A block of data
◇ ◇ ◇ ◇ ◇ ◇ ◇

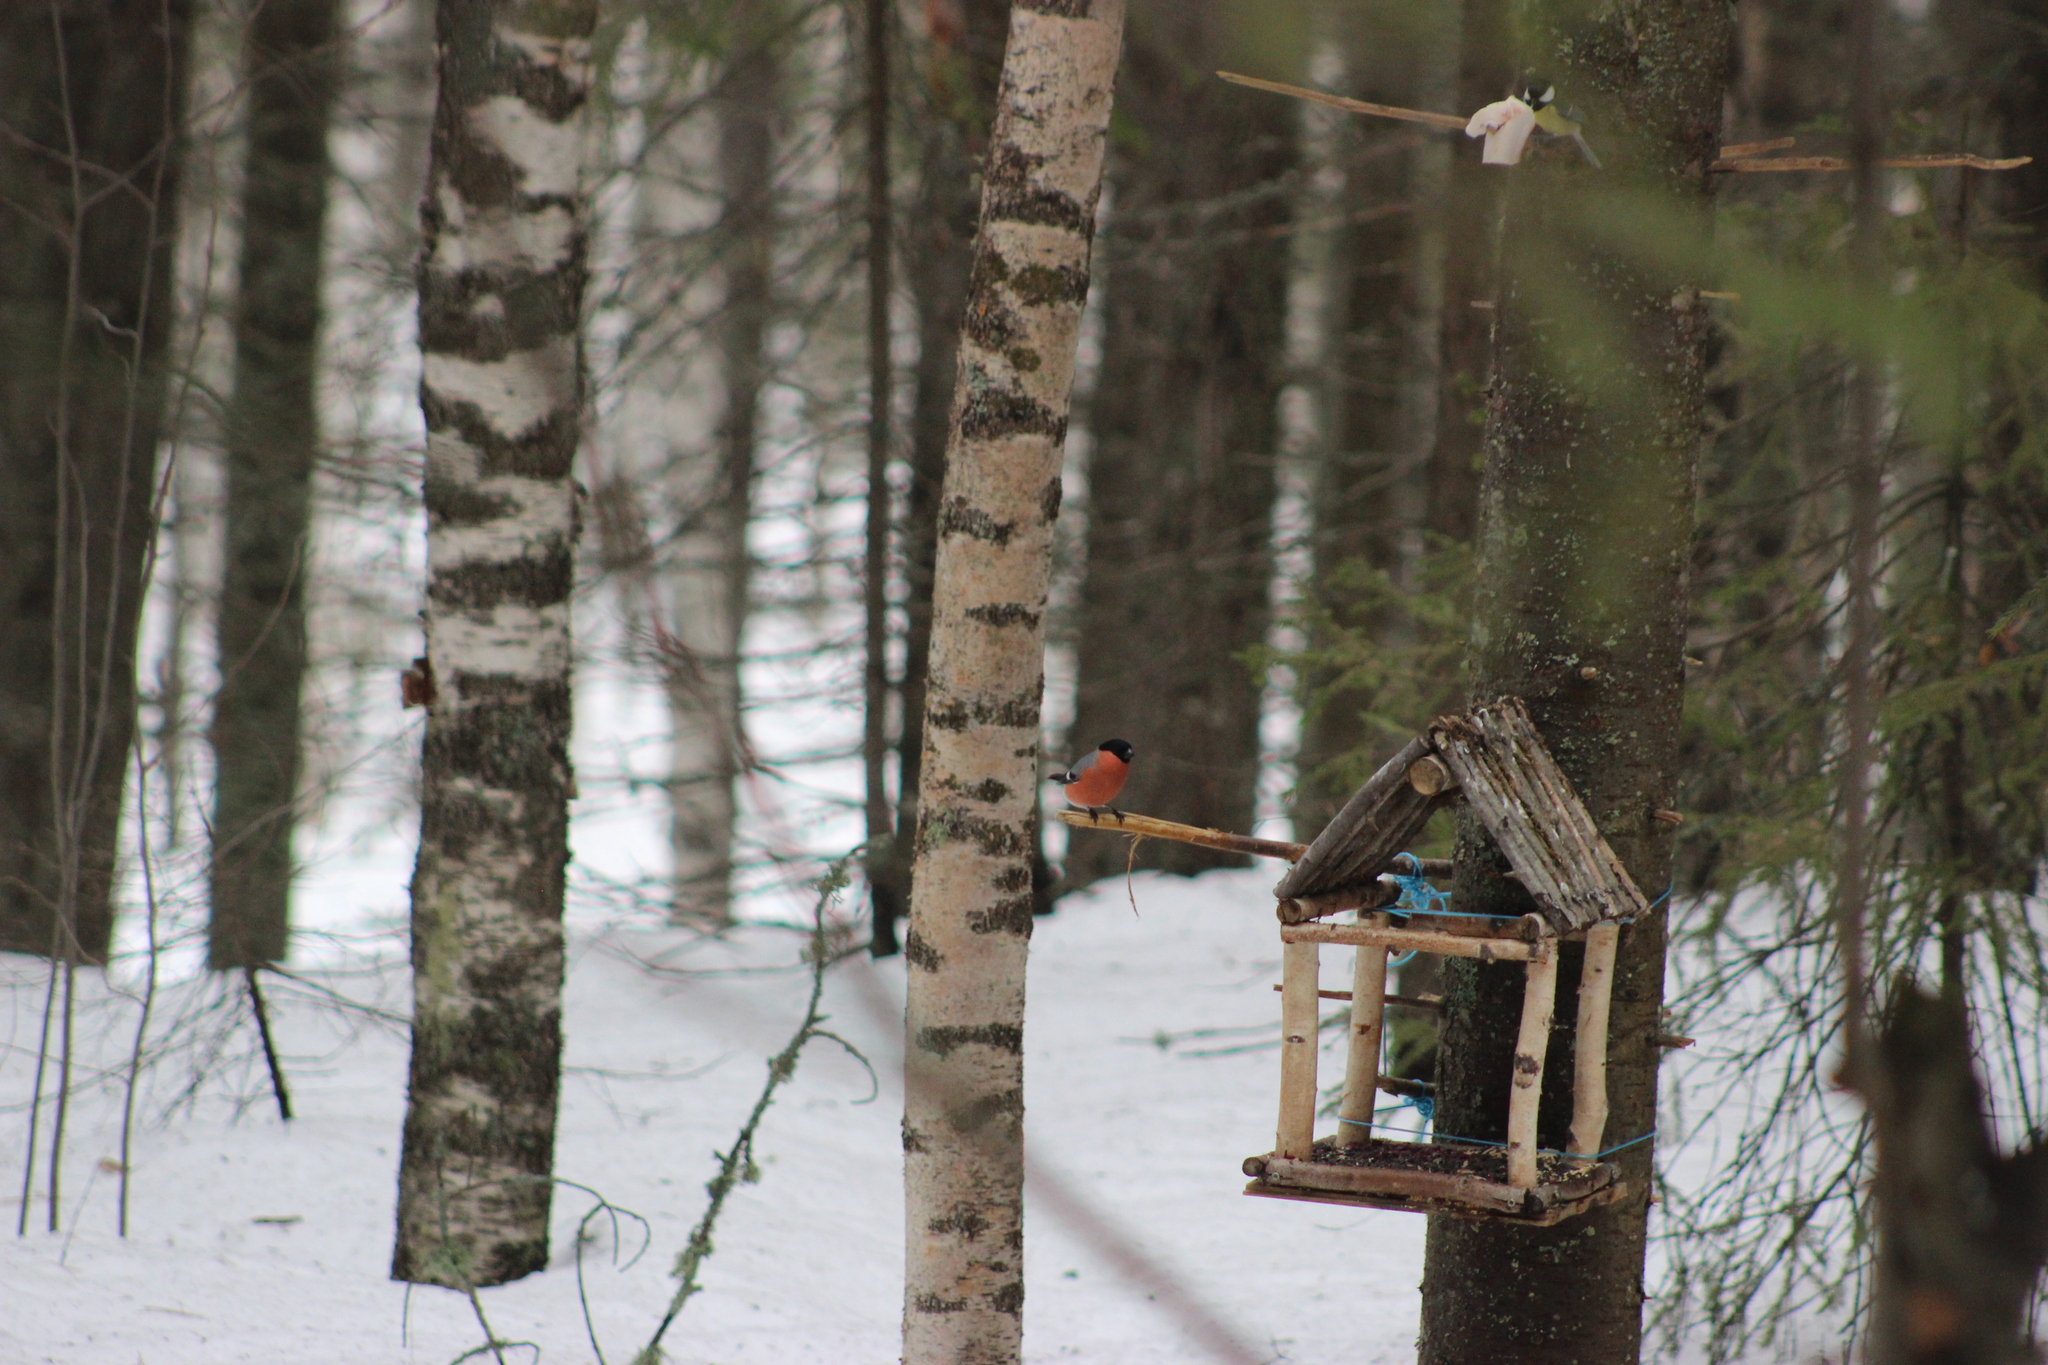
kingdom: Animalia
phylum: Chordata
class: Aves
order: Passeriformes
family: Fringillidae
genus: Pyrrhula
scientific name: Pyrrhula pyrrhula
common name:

◇ ◇ ◇ ◇ ◇ ◇ ◇

Extract the lines of the records starting at the line that contains "class: Aves" and ending with the final line, both included. Reproduce them character for character.

Task result:
class: Aves
order: Passeriformes
family: Fringillidae
genus: Pyrrhula
scientific name: Pyrrhula pyrrhula
common name:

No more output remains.